- The Washington Times - Tuesday, July 23, 2002

Husbands never remember marital spats. Wives never forget.
A new study of that ancient matrimonial given suggests a reason: Women's brains are wired both to feel and to recall emotions more keenly than the brains of men.
A team of psychologists tested groups of women and men for their ability to recall or recognize highly evocative photographs three weeks after first seeing them and found that the women's recollections were more accurate by 10 percent to 15 percentage points.

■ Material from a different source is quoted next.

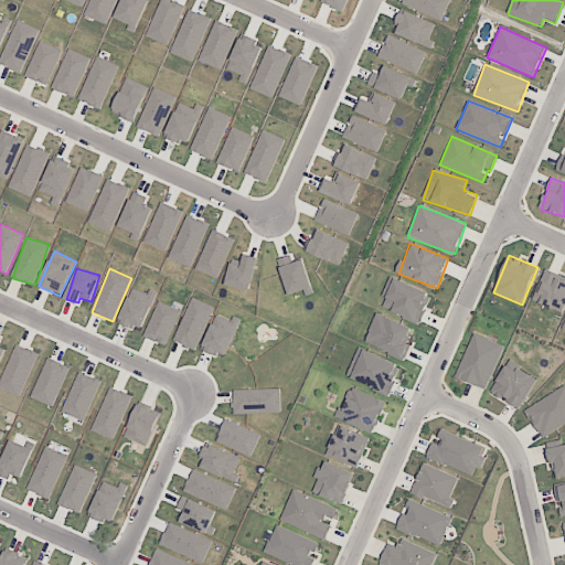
[(534,301),(564,310),(564,278),(543,272),(534,301)]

The study, appearing in the Proceedings of the National Academy of Sciences, also used magnetic resonance imaging, or MRIs, to make images of the subjects' brains as they were exposed to the pictures. It found that the women's neural responses to emotional scenes were much more active than the men's.
Turhan Canli, an assistant professor of psychology at State University of New York Stony Brook, says the study shows that a woman's brain is better organized to perceive and remember emotions.
"The wiring of emotional experience and the coding of that experience into memory is much more tightly integrated in women than in men," says Mr. Canli, the lead author of the study. "A larger percentage of the emotional stimuli used in the experiment were remembered by women than by men."
Other authors of the study are John E. Desmond, Zuo Zhao and John D.E. Gabrieli, all of Stanford University.
The findings are consistent with earlier research that found differences in the workings of the minds of women and men, says Diane F. Halpern, director of the Berger Institute for Work, Family, and Children and a professor of psychology at Claremont McKenna College in California.
Miss Halpern says the study "makes a strong link between cognitive behavior and a brain structure that gets activated" when exposed to emotional stimuli.
"It advances our understanding of the link between cognition and the underlying brain structures," she says. "But it doesn't mean that those are immutable, that they can't change with experience."
Miss Halpern says the study also supports earlier findings that women, in general, have a better autobiographical memory for anything, not just emotional events.
She says the study supports the folkloric idea that a wife has a truer memory for marital spats than does her husband. "One reason for that is that it has more meaning for women, and they process it a little more. But you can't say that we've found the brain basis for this, because our brains are constantly changing."
In the study, Mr. Canli and his colleagues individually tested the emotional memories of 12 women and 12 men using a set of pictures. Some of the pictures were ordinary, and others were designed to evoke strong emotions. Each of the subjects viewed the pictures and graded them on a three-point scale ranging from "not emotionally intense" to "extremely emotionally intense."
As the subjects looked at the pictures, images were taken of their brains using magnetic resonance imaging. This measures neural blood flow and can identify portions of the brain that are active.
Mr. Canli says women and men had distinctively different emotional responses to the same photos. For instance, the men would see a gun and call it neutral, but for women it would be "highly, highly negative" and evoke strong emotions.